Tenho pensado em como o Brasil está atrasado e faminto em termos de poetas traduzidos. Não me refiro sequer aos poetas mais obscuros, como Pierre Albert-Birot, Umberto Saba ou Jack Spicer. O país passa ao largo até mesmo do que no mundo poderia ser chamado de "estrelato da poesia", com aqueles nomes mais famosos. Mesmo poetas como Czeslaw Milosz, Derek Walcott e Joseph Brodsky, que foram "estrelas" da poesia do pós-guerra, não têm volumes de poemas traduzidos no Brasil. Hoje em dia, penso em poetas como o estadunidense John Ashbery, o russo Yevgeny Yevtushenko ou o esloveno Tomaž Šalamun, também pouquíssimo divulgados no Brasil.

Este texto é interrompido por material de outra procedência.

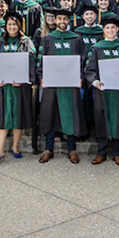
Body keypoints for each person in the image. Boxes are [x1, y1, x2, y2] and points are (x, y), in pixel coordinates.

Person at [85, 14, 119, 166]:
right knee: (102, 118)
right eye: (108, 27)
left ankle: (117, 153)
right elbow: (89, 68)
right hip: (103, 90)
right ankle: (101, 152)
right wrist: (95, 82)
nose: (111, 30)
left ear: (118, 29)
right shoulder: (96, 48)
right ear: (104, 30)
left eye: (113, 27)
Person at [36, 11, 85, 164]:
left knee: (71, 114)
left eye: (65, 18)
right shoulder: (48, 39)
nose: (62, 21)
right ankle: (48, 149)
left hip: (70, 84)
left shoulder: (76, 38)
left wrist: (80, 77)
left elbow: (82, 60)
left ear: (69, 20)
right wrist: (41, 77)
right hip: (52, 82)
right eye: (59, 18)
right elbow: (40, 59)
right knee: (50, 113)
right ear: (55, 20)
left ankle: (72, 149)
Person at [0, 14, 36, 165]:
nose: (12, 27)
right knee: (2, 117)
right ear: (5, 26)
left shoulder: (26, 41)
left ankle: (15, 147)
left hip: (19, 86)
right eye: (9, 24)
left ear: (19, 26)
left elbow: (31, 61)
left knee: (18, 115)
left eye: (15, 24)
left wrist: (25, 79)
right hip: (2, 87)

Busquei algo de Inger Christensen em português, para poder postar aqui e na franquia eletrônica da Modo de Usar & Co. Nada encontrei. Não em português, pelo menos até agora.
O poema-em-série "Alfabeto", em dinamarquês, começa assim: "1. abrikostræerne findes, abrikostræerne findes / 2. bregnerne findes; og brombær, brombær / og brom findes; og brinten, brinten". Vai aqui o início do poema em inglês:
Alphabet
1
apricot trees exist, apricot trees exist
2
bracken exists; and blackberries, blackberries;
bromine exists; and hydrogen, hydrogen
3
cicadas exist; chicory, chromium,
citrus trees; cicadas exist;
cicadas, cedars, cypresses, the cerebellum
4
doves exist, dreamers, and dolls;
killers exist, and doves, and doves;
haze, dioxin, and days; days
exist, days and death; and poems
exist; poems, days, death
5
early fall exists; aftertaste, afterthought;
seclusion and angels exist;
widows and elk exist; every
detail exists; memory, memory's light;
afterglow exists; oaks, elms,
junipers, sameness, loneliness exist;
eider ducks, spiders, and vinegar
exist, and the future, the future
6
fisherbird herons exist, with their grey-blue arching
backs, with their black-feathered crests and their
bright-feathered tails they exist; in colonies
they exist, in the so-called Old World;
fish, too, exist, and ospreys, ptarmigans,
falcons, sweetgrass, and the fleeces of sheep;
fig trees and the products of fission exist;
errors exist, instrumental, systemic,
random; remote control exists, and birds;
and fruit trees exist, fruittherein the orchard where
apricot trees exist, apricot trees exist
in countries whose warmth will call forth the exact
colour of apricots in the flesh
7
given limits exist, streets, oblivion
and grass and gourds and goats and gorse,
eagerness exists, given limits
branches exist, wind lifting them exists,
and the lone drawing made by the branches
of the tree called an oak tree exists,
of the tree called an ash tree, a birch tree,
a cedar tree, the drawing repeated
in the gravel garden path; weeping
exists as well, fireweed and mugwort,
hostages, greylag geese, greylags and their young;
and guns exist, an enigmatic back yard;
overgrown, sere, gemmed just with red currants,
guns exist; in the midst of the lit-up
chemical ghetto guns exist
with their old-fashioned, peaceable precision
guns and wailing women, full as
greedy owls exist; the scene of the crime exists;
the scene of the crime, drowsy, normal, abstract,
bathed in a whitewashed, godforsaken light,
this poisonous, white, crumbling poem
Alphabet, de Inger Christensen, traduzido para o inglês por Susanna Nied.